L'OSDH confirme des frappes russes à Palmyre

La Russie, allié du régime de Bachar al-Assad qui combat rebelles et jihadistes, avait annoncé lundi un retrait partiel de ses forces de Syrie, plus de cinq mois après le début de son engagement militaire dans le pays. Moscou avait néanmoins prévenu qu'elle poursuivrait ses frappes contre des "objectifs terroristes", même si Vladimir Poutine a estimé que la tâche de ses forces armées en Syrie était "globalement accomplie".

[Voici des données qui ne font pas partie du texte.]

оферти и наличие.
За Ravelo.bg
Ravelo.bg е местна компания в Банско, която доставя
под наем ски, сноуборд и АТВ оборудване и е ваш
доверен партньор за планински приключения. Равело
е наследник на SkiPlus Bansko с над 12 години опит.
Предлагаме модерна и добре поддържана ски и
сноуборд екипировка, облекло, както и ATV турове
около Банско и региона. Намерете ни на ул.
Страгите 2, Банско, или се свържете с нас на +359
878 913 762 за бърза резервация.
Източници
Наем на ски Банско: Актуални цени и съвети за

Trois jours plus tard, jeudi 17 mars, le chef du Kremlin affirmait que des "combats féroces" avaient lieu autour de Palmyre. Selon l'Observatoire syrien des droits de l'Homme (OSDH), l'armée russe a bien mené des frappes aériennes mardi dans la cité antique.

De son côté, l’EI, qui a conquis la cité antique en mai 2015, a affirmé dans une vidéo avoir tué mercredi et jeudi cinq soldats russes, dont un conseiller militaire "autour de Palmyre". Le ministère russe de la Défense n'était pas joignable dans l'immédiat pour réagir à ces affirmations.